PACE A Partnership for an Advanced Computing Environment

February 20, 2020

[Resolved] Scratch filesystem issue

Filed under: Uncategorized — Michael Weiner @ 9:31 pm

[Update 2/20/20 4:40 PM]

Use of the scratch filesystem is restored. It appears that the automated migration task did run but could not keep up with the rate of scratch usage. We will monitor scratch for recurrence of this issue.

Please check any running jobs for errors and resubmit if necessary.

 

[Original message 2/20/20 4:30 PM]

Shortly before 4 PM, we noticed that PACE’s mounted GPFS scratch filesystem (~/scratch) is experiencing an issue that is preventing users from writing to their scratch directories. Any running jobs that write to scratch may experience failures due to write errors.
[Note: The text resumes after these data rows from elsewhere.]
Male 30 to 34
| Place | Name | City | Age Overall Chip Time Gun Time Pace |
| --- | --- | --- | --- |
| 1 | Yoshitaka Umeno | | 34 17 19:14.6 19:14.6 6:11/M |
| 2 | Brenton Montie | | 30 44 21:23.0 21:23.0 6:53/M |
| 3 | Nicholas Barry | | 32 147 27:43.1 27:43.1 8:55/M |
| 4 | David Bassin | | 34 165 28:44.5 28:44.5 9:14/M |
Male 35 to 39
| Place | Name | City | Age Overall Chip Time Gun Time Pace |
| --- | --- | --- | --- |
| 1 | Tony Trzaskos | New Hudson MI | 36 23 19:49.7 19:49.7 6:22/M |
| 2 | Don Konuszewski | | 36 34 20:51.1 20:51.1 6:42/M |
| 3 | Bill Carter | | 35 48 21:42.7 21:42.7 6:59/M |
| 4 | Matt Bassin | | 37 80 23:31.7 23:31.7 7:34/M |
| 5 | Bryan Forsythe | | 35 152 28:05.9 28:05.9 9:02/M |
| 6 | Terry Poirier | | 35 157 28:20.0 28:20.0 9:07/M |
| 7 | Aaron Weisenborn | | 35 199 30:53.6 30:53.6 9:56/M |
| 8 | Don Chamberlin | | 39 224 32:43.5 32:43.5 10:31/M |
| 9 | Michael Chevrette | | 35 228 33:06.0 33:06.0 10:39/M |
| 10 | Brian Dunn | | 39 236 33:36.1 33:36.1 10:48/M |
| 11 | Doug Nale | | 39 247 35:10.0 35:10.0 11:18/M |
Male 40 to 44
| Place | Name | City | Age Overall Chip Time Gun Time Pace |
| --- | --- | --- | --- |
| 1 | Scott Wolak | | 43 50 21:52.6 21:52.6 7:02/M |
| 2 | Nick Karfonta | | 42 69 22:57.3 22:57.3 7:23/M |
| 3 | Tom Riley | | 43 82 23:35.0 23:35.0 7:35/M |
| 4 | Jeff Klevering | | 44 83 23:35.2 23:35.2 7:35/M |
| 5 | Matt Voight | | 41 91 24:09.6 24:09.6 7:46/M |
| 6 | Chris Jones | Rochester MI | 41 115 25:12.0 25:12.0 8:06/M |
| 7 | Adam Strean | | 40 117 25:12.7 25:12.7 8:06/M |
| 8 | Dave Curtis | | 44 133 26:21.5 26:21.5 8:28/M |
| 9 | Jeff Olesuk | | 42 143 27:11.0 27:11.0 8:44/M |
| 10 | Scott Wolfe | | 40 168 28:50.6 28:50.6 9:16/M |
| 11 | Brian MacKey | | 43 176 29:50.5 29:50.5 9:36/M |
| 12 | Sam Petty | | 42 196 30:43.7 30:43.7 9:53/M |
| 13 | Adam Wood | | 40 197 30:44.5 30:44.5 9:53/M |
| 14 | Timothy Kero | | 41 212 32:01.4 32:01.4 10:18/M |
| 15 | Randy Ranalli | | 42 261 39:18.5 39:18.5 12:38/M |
The scratch filesystem writes first to SSDs, and an automated task migrates data to another location when those drives near capacity. This task did not run as expected, prompting users to receive errors that scratch was full. We have manually begun the migration and will update the blog post when scratch is again available.

We apologize for this disruption. Please contact us at pace-support@oit.gatech.edu with any concerns.

February 19, 2020

[Resolved] Rich InfiniBand Switch Power Failure

Filed under: Uncategorized — Aaron Jezghani @ 3:10 pm

This morning, we discovered a power failure in an InfiniBand switch in the Rich Datacenter that resulted in GPFS mount failure to a number of compute resources. Power was restored at 9:10am, and connectivity across the switch has been confirmed. However, prior to the fix, it is possible that jobs may have experienced problems (including failure to produce results or exiting with error) due to GPFS access time-outs. Please review the status of any jobs run recently by checking the output/error logs or, if still running, the timestamps of output files for any discrepancies. If an issue appears (e.g. previously successful code exceeded wallclock limit with no output or file creation occurred much later than the start of the job), please resubmit the job.
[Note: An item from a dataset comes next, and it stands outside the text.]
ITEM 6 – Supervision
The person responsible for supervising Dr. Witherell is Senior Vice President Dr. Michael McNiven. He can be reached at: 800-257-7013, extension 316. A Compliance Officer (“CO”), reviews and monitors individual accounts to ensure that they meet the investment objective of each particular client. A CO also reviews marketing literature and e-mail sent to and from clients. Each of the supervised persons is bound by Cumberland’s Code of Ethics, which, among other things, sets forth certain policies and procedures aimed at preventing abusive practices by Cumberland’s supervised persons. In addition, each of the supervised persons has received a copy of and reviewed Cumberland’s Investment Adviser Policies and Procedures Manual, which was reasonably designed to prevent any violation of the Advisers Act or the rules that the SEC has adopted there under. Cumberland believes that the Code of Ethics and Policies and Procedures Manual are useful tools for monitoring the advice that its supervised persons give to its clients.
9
As always, if you have any questions or concerns, please contact pace-support@oit.gatech.edu.

February 14, 2020

RESOLVED [Hive and Testflight-CODA Clusters] Connectivity Issue to All CODA Resources

Filed under: Uncategorized — Aaron Jezghani @ 4:15 pm

RESOLVED [1:44 PM]:

The network engineers report that they have fixed the issues and are continuing to monitor it, although the cause remains unknown. Jobs appear to have continued uninterrupted on the Hive and Testflight-CODA clusters, but we encourage users to verify.
https://status.gatech.edu/pages/incident/5be9af0e5638b904c2030699/5e46cb01fa0e5304bc04ecb5
Any residual issues should be reported to pace-support@oit.gatech.edu. Thank you.

UPDATE [11:33 AM]:

Georgia Tech IT is aware of the situation and is investigating as well:

Original Message:

Around 11:00 AM, we noticed that we could not connect to any resources housed in CODA, including the Hive and Testflight-CODA clusters. At this time, the source of the problem is being investigated, but access to these resources will experience problems. In theory, jobs on these clusters should continue to run. Further details will be provided as they become available.
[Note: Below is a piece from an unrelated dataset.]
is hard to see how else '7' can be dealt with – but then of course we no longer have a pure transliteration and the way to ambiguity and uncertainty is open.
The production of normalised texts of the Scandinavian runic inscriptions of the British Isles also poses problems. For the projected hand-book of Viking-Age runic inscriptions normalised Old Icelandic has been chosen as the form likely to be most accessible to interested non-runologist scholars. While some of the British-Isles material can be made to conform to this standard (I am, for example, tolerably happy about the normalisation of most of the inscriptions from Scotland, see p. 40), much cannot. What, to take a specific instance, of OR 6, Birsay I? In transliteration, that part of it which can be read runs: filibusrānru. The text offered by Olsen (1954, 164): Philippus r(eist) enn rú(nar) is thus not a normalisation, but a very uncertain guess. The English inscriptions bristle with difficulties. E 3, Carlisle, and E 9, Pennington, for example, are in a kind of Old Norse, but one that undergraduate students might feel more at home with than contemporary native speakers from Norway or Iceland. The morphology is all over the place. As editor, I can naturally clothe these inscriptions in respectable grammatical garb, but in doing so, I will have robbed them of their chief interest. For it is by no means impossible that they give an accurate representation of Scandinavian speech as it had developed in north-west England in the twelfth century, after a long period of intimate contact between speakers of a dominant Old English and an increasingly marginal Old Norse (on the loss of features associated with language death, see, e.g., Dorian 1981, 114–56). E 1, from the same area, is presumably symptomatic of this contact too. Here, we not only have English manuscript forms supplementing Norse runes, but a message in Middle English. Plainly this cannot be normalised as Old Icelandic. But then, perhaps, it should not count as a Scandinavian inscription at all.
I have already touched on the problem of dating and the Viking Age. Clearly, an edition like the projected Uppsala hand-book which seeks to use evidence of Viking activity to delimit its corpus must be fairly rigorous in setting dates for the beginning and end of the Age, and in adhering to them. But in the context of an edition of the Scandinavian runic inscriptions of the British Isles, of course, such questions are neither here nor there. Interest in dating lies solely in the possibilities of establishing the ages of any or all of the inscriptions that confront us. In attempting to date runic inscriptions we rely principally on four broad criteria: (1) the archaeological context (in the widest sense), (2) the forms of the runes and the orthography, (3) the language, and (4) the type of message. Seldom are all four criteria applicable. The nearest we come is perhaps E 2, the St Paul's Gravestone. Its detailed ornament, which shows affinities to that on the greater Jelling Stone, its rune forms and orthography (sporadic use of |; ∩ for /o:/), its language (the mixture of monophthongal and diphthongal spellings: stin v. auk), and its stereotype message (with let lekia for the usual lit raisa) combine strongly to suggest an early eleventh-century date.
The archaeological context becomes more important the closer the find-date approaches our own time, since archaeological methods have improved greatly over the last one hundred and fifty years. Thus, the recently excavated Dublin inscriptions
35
As always, if you have any questions or concerns, please contact pace-support@oit.gatech.edu. Thank you.

February 13, 2020

[COMPLETED] PACE Maintenance – February 27-29

Filed under: Uncategorized — Aaron Jezghani @ 9:06 pm

[COMPLETED – 6:51 PM 2/28/2020]

We are pleased to announce that our February 2020 maintenance period (https://blog.pace.gatech.edu/?p=6676) has completed ahead of schedule. We have restored access to computational resources, and previously queued jobs will start as resources allow. The login nodes and storage systems are now accessible. 

As usual, there are a small number of straggling nodes that will require additional intervention.  

A summary of the changes and actions accomplished during this maintenance period are as follows: 

  • (Completed) RHEL7 clusters received critical patches
  • (Completed) Updates will be made to PACE databases and configurations.
  • (Deferred) [Hive, Testflight-CODA clusters] Power down all of the research hall for Georgia Power reconnections
  • (Completed) [Hive cluster] Replace failed InfiniBand leaf on EDR switch
  • (Completed) [Hive cluster] InfiniBand subnet managers will be reconfigured for better redundancy.
  • (In Progress) [Hive and Testflight-CODA clusters] Lmod, the environment module system, will be updated to a newer version.
  • (Completed) [Hive cluster] Run OSU Benchmark test on idle resources
  • (Completed) [GPFS file system] Apply latest maintenance releases and firmware updates
  • (In Progress) [Lustre file system] Apply latest maintenance releases and firmware updates

Thank you for your patience!

[UPDATE – 8:52 AM 2/27/2020]

The PACE maintenance period is underway. For the duration of maintenance, users will be unable to access PACE resources. Once the maintenance activities are complete, we will notify users of the availability of the cluster.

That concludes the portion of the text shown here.